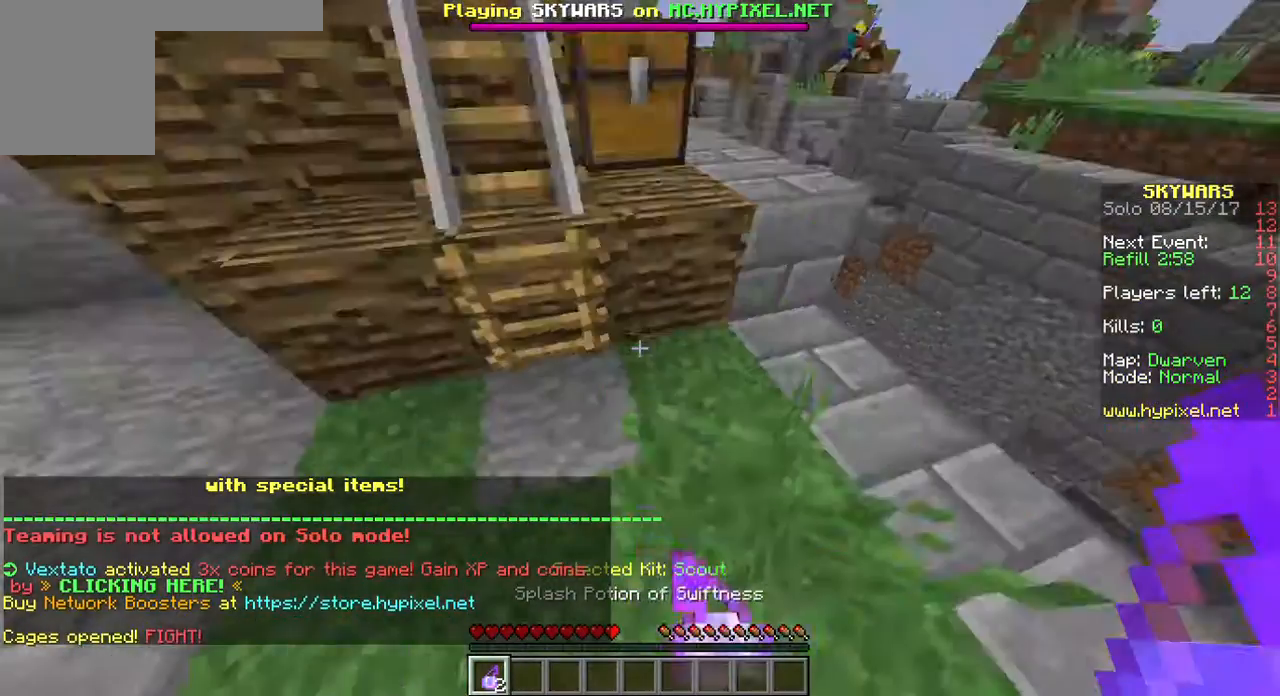
{"keys": [], "mouse": [], "events": []}
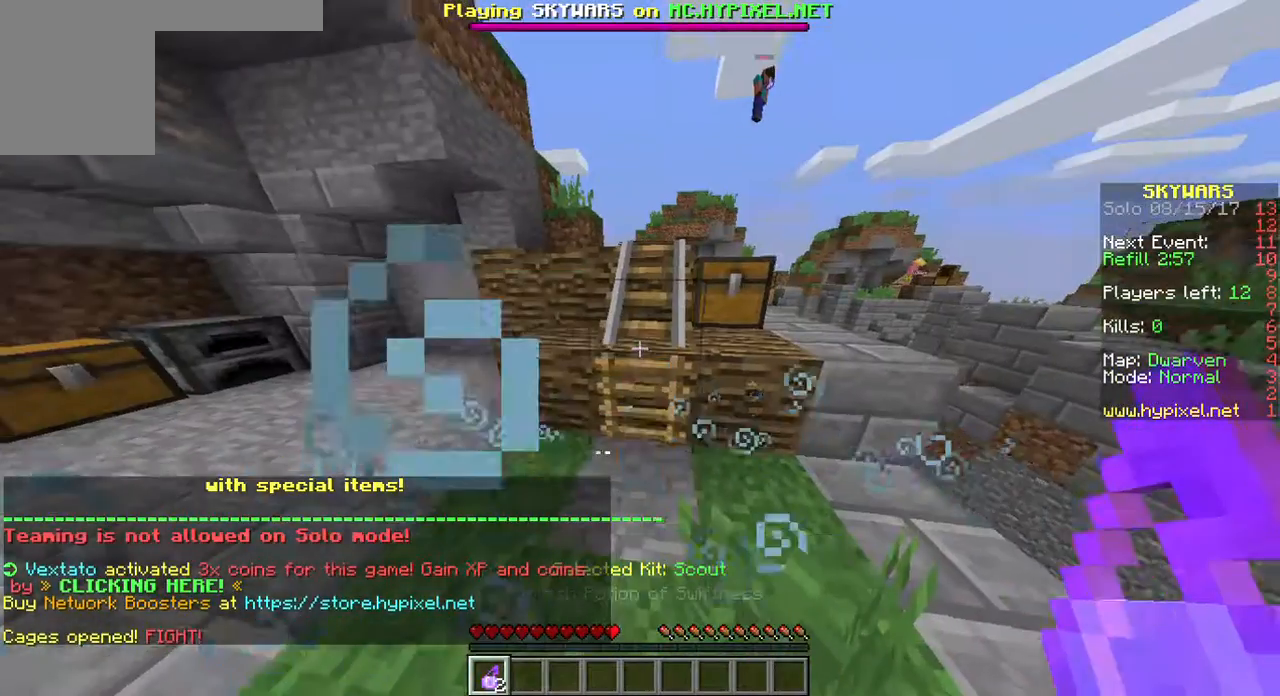
{"keys": [], "mouse": [], "events": []}
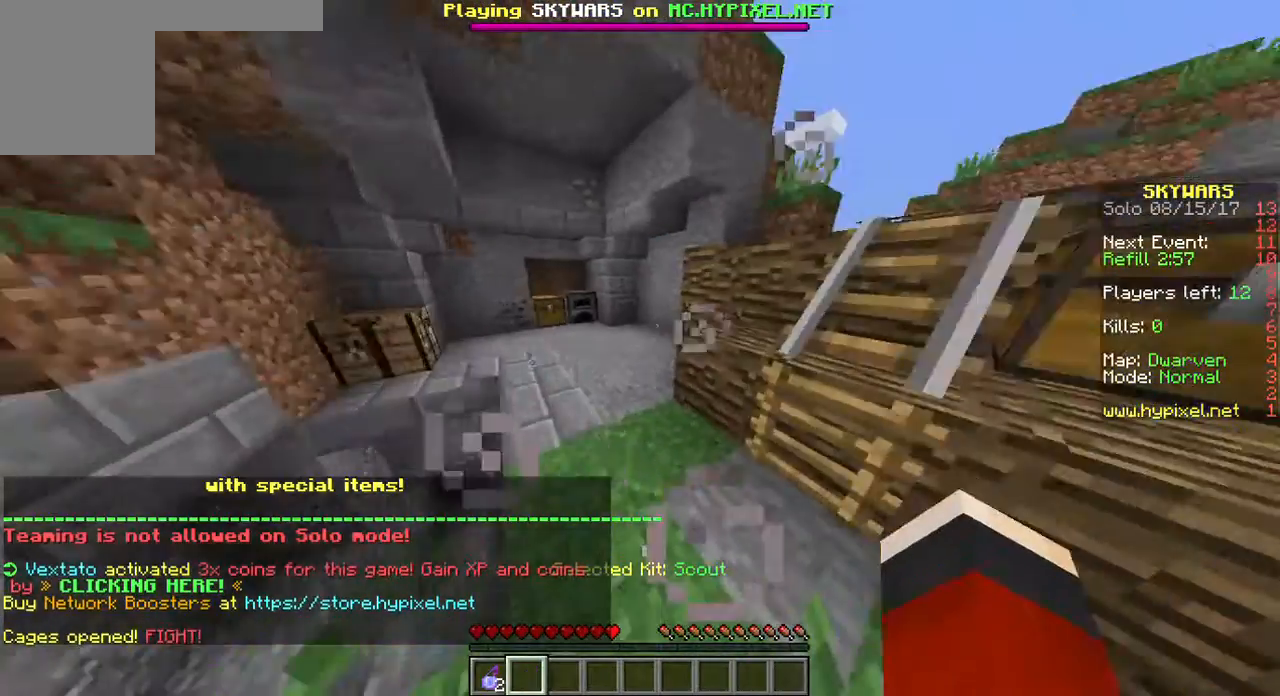
{"keys": [], "mouse": [], "events": [[143, "w", "down"], [358, "w", "up"]]}
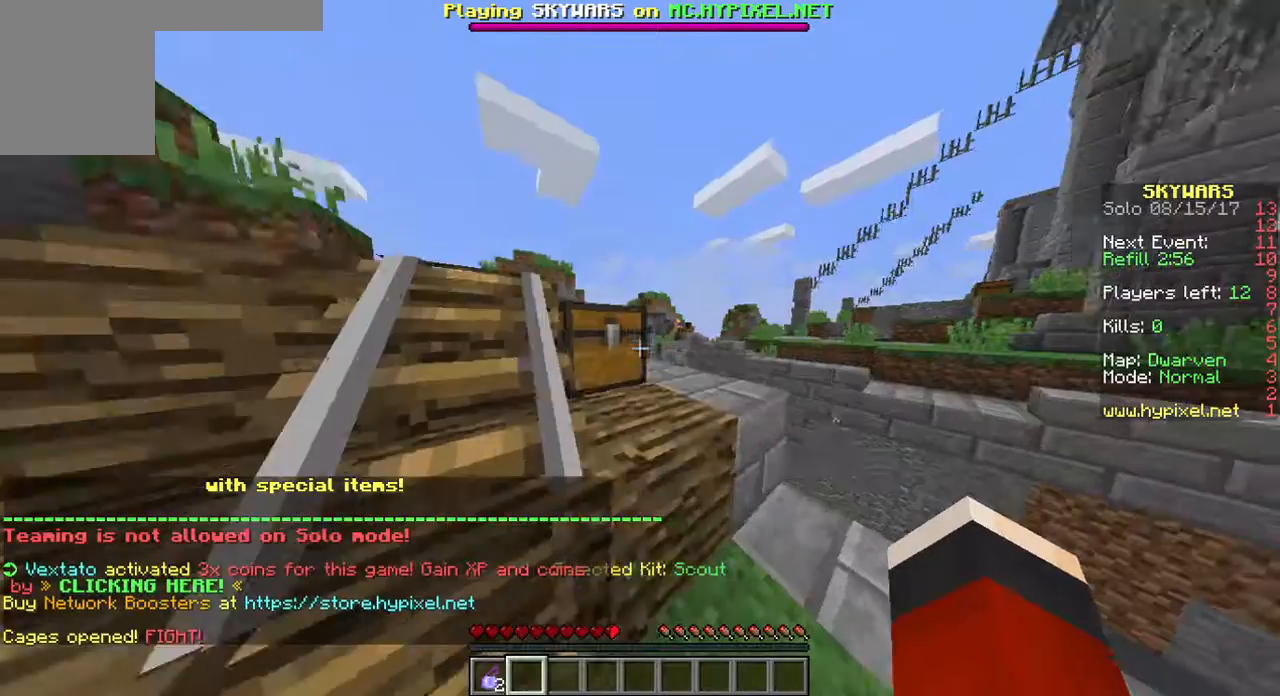
{"keys": [], "mouse": ["right"], "events": [[357, "mouse_right", "down"]]}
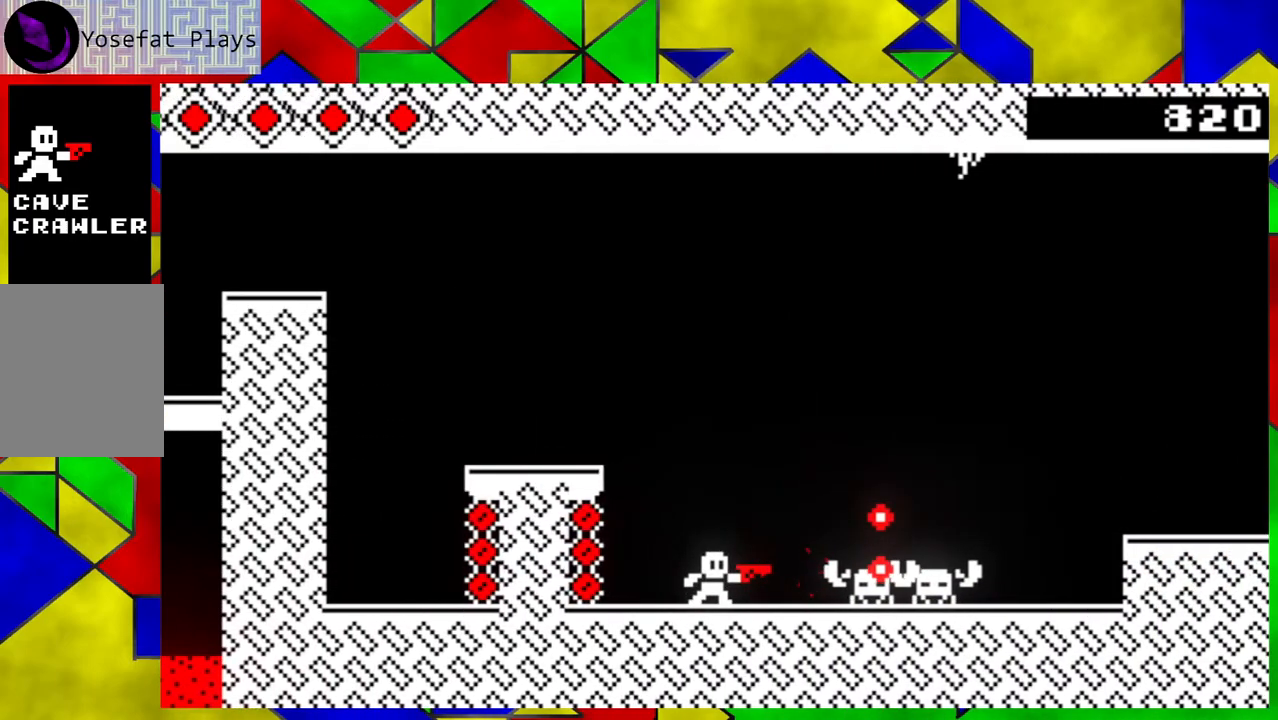
Gameplay with a controller (Nintendo layout); each line is a JSON object with the inputs held at the frame after it. "events" lists button and stick changes between this image and that frame as [ms after this image, input, new state], when the widget could be followed in between. Not read: L3 R3 right_stick.
{"buttons": ["Y"], "left_stick": "center", "events": [[83, "Y", "up"], [167, "Y", "down"], [250, "Y", "up"], [333, "Y", "down"], [417, "Y", "up"], [500, "Y", "down"]]}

> _THE TASK_
Your task is to retype the listing exactly, without its pictures.

> _SOLUTION BELOW_
{"keys": [], "mouse": [], "events": []}
{"keys": [], "mouse": [], "events": []}
{"keys": [], "mouse": [], "events": [[143, "w", "down"], [358, "w", "up"]]}
{"keys": [], "mouse": ["right"], "events": [[357, "mouse_right", "down"]]}
Gameplay with a controller (Nintendo layout); each line is a JSON object with the inputs held at the frame after it. "events" lists button and stick changes between this image and that frame as [ms after this image, input, new state], when the widget could be followed in between. Not read: L3 R3 right_stick.
{"buttons": ["Y"], "left_stick": "center", "events": [[83, "Y", "up"], [167, "Y", "down"], [250, "Y", "up"], [333, "Y", "down"], [417, "Y", "up"], [500, "Y", "down"]]}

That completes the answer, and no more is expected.